(Records from a dataset)
*** Begin section ***

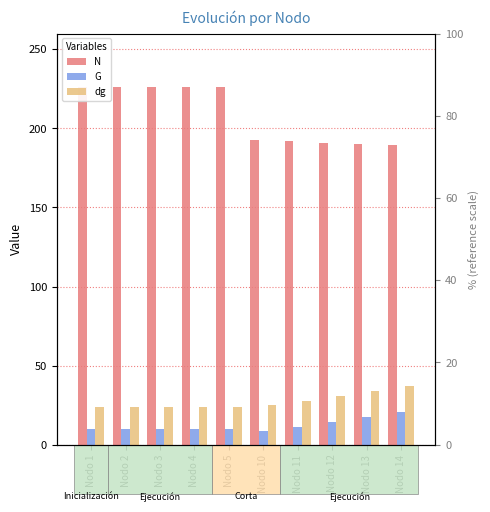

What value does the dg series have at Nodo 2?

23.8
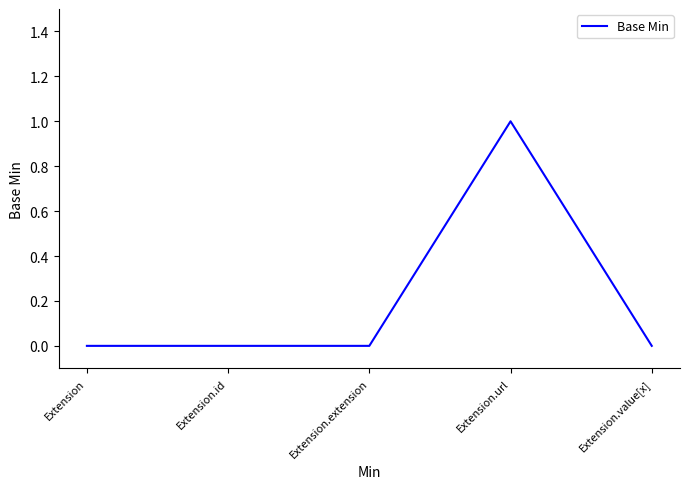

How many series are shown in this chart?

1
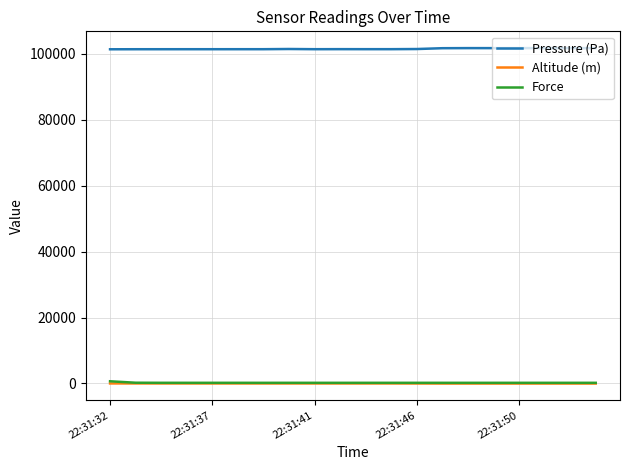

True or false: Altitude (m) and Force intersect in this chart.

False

*** End section ***
*** Begin section ***

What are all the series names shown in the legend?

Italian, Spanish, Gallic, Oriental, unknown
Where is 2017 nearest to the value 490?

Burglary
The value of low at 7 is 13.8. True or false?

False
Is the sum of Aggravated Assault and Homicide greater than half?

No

*** End section ***

Goal of the exercise — Tally the lines in the items above that contain the string "What", treating uppercase and lowercase as different. Reply with the number alone.

Answer for the task — 2